Court challenges have limited an Eskom hike to 2% this year, but that won’t be enough to keep it running. Now the regulator has to make a decision.
Energy regulator Nersa says it’s “considering several scenarios” to hike Eskom tariffs on April 1 to ensure the utility’s financial health, but big consumers are preparing for a court battle.
The High Energy Users Group says it is ready to challenge in court any increase above 2.2%.
Should Eskom indeed be granted only a 2.2% tariff increase, it is expected to apply for an increase in excess of 20% in 2018.
Nersa said the 2.2% increase in terms of the multi-year price determination (MYPD3) would be too low to ensure Eskom’s sustainability.
It is “currently considering several scenarios that will ensure the sustainability of Eskom within the confines of the law”.
It would take into account the Electricity Regulation Act (ERA) and the Electricity Pricing Policy, Nersa said.
Informed sources say Nersa might grant Eskom an inflation-based increase because the ERA imposes on it an obligation to ensure Eskom’s financial sustainability.
Such an increase could at a later stage be adjusted after the appeal and any further RCA applications. Eskom has submitted two further RCA applications totalling R44 billion. These are on hold.
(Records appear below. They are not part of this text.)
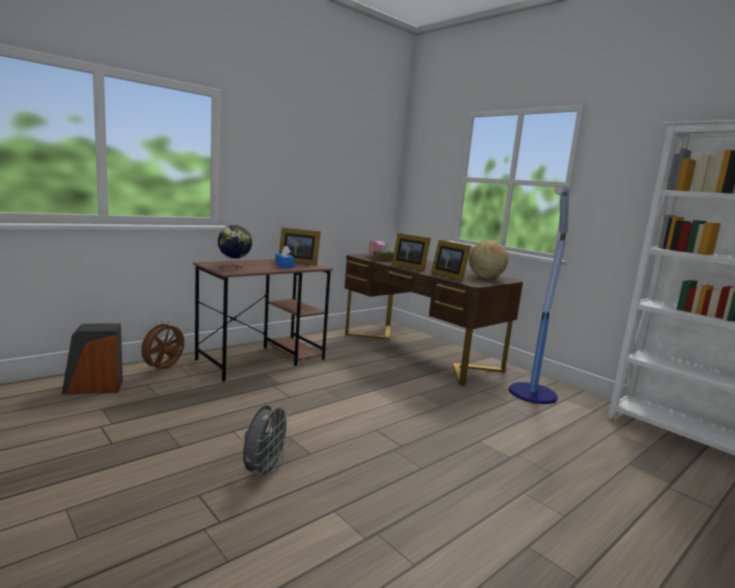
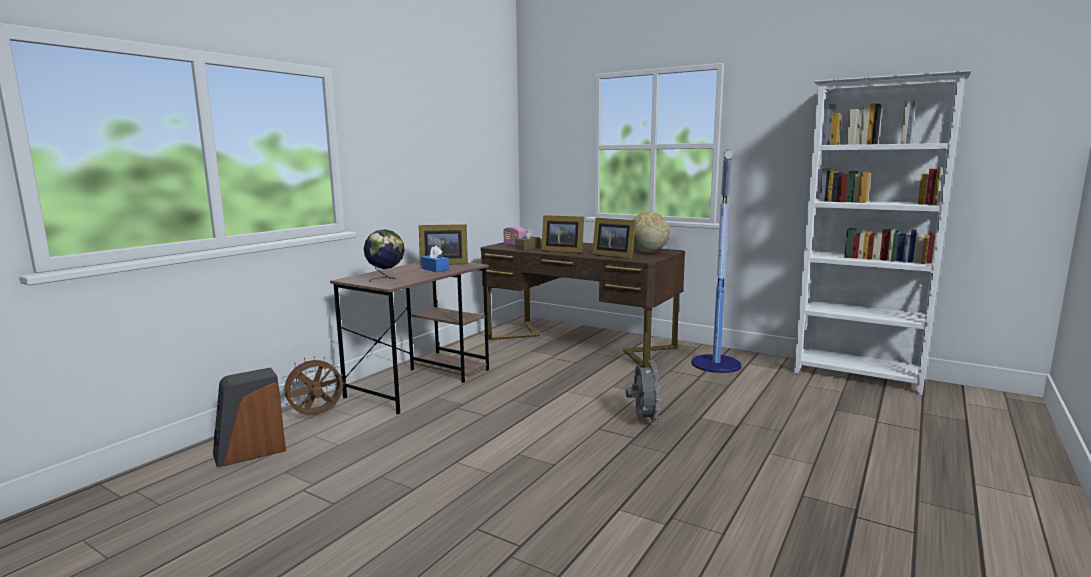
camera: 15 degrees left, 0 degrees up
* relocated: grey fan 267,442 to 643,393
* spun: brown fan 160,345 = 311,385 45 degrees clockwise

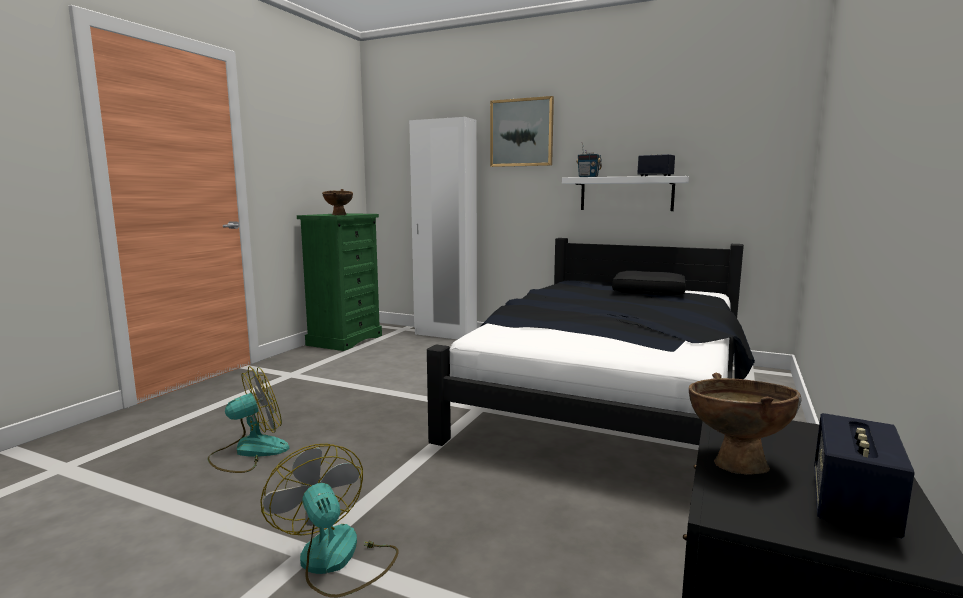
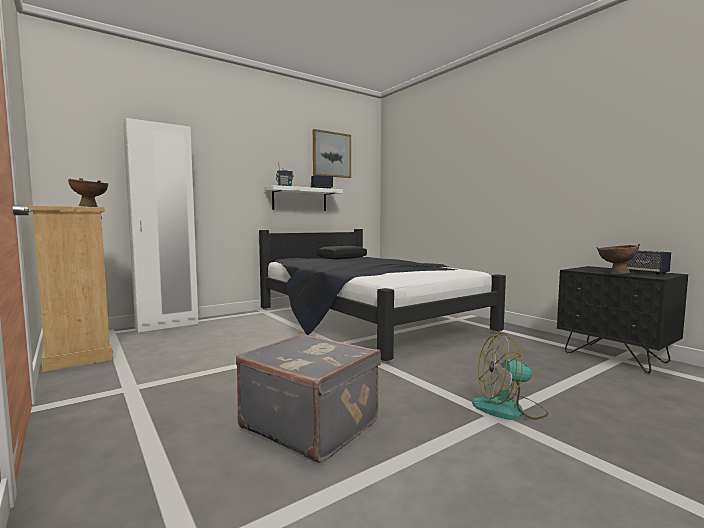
camera: 60 degrees left, 5 degrees down
* relocated: picture 522,131 to 332,153
* exchanged: fan 248,419 to grey suitcase 308,398
* colour: green dresser 339,282 to beige dresser 71,289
Eskom is only entitled to an average 2.2% tariff increase in terms of the MYPD3 granted in 2013. Although an annual increase of 8% was granted until March 31, 2018, it changed as a result of interim increases Nersa granted Eskom in terms of the Regulatory Clearing Account (RCA) methodology.
Nersa also confirmed further RCA increases have been put on hold pending Nersa and Eskom’s appeals against a high court judgment last year, setting aside the RCA increase that was implemented on April 1, 2016.
But David Mertens, spokesperson for the High Energy Users, members of the Nelson Mandela Bay Business Chamber, ever-higher tariffs undermine Eskom’s business plan. “Higher tariffs make Eskom less sustainable as it results in decreased sales,” he says.
Mertens says limiting the Eskom tariff increase to 2.2% last year was a major victory and the chamber would not look away if Nersa again deviates from the prescribed methodology.
He says the ERA also requires approved tariffs to reflect costs incurred by an efficient supplier. “I cannot see how they will achieve that.”
The court also ordered Nersa to consult Eskom’s customers before deviation. Nersa has not done that so far and time is running out.
Nersa says Eskom is required to present its tariffs on March 15 to Cabinet. If not, it will need an exemption from the Minister of Finance.
Any exemption will have to be completed before municipalities table their budgets with local electricity prices by the end of March.